Col. Landry

Colonel Joseph Philippe Landry
2nd Training Brigade


Hon. Mr. W.H. SHARPE: May I ask the honourable gentleman a question?

Hon. Mr. LANDRY: Certainly.

Hon. Mr. SHARPE: At the present time the honourable gentleman’s own son is at the front fighting the battles of Canada and the Empire. I would like to ask him how he is going to meet that son when he returns to Canada?

Hon. Mr. LANDRY: That is a question of sentiment, not one of reason. My son has his ideas and I have mine.

(Senate Debates, 3 Aug 1917, 424)

Joseph Philippe Landry was son of Conservative Senator Auguste Charles Philippe Robert Landry (1846—1919), a strong francophone advocate and opponent of conscription. The younger Landry was born on 27 June 1870 in St. Pierre, Quebec. At the age of thirteen, he joined his father’s 61st (Montmagny) Rifles as a bugler. He became commanding officer of the 61st in 1901. In May 1915, Landry took command of the 5th Infantry Brigade in the CEF, but was replaced before it deployment to the field.

His influential father, Senator Landry was a militia officer with nearly forty years of political experience in Ottawa. He was first elected Conservative MP for Montmagny in 1878. In 1892, he was appointed to the Senate. With the election of Robert Borden’s Government in 1911, Landry became Speaker of the upper chamber.

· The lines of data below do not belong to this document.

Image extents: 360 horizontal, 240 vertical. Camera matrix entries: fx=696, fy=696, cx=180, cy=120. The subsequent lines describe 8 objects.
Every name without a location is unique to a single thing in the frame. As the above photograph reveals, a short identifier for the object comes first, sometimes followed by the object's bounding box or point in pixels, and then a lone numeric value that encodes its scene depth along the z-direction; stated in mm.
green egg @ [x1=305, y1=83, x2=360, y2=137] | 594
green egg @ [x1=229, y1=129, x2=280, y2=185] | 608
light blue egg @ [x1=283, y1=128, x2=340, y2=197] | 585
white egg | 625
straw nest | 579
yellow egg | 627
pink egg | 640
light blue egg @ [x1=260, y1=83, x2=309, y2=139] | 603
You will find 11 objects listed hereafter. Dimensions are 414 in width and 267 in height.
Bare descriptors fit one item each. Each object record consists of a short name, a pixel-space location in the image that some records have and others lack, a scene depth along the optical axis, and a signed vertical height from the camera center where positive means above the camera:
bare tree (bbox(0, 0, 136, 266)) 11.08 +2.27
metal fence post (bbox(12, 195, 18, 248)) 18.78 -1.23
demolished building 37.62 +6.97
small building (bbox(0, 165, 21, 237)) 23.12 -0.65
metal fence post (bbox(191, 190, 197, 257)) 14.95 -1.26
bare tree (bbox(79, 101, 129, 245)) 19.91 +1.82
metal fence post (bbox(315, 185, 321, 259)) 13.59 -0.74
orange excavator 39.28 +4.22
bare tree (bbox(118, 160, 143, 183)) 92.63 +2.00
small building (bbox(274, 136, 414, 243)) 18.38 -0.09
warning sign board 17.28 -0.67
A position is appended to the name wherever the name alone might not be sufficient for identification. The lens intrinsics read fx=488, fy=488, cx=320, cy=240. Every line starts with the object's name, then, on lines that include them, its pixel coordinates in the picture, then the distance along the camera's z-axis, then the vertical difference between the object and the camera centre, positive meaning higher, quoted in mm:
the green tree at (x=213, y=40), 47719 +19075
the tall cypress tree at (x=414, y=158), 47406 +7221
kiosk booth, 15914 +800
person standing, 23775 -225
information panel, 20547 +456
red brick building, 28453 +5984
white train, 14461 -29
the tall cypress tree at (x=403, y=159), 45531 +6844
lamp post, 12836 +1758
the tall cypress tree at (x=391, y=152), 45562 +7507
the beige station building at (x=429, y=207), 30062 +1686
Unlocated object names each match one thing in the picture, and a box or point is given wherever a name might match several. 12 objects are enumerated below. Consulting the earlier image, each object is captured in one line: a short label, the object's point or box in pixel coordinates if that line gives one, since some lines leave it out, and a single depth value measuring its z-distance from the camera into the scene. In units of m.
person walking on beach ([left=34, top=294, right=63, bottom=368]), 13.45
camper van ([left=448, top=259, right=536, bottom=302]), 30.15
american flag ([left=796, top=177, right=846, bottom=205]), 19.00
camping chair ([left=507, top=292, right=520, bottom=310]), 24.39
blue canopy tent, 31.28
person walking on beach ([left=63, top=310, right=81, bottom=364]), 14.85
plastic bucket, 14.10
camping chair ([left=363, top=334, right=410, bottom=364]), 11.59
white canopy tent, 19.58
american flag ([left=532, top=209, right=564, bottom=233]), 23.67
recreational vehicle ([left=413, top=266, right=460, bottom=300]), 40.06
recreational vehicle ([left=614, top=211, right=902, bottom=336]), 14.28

A long time proponent of francophone rights, Senator Landry had severed his Tory party connections and resigned the Speakership in June 1916. He also vocally opposed the adoption of conscription. He believed that mandatory military service would set a dangerous precedent by compelling Canadians to fight in foreign wars.

When Senator William Henry Sharpe, former commander of the 184th Battalion, pointed out that Landry’s own son was serving overseas, the Quebec nationalist responded:

I put my country above all, and I think it is the duty of every public man to put his country before his family ties. It has been said that when Great Britain is at war Canada is at war. I deny the truthfulness of such a statement.

After being replaced in command of the 5th Brigade by David Watson, Colonel Landry was promoted to brigadier general in charge of training and reserve brigades at Brighton, Shoreham, East Sandling. Landry was also briefly engaged on the front in France during 1916.

He returned to Canada in 1917 to take command of the military district at Quebec City, where he organized drafts of recruits under the military service act that his father had denounced. Landry remained involved in military affairs until his death on 12 July 1926.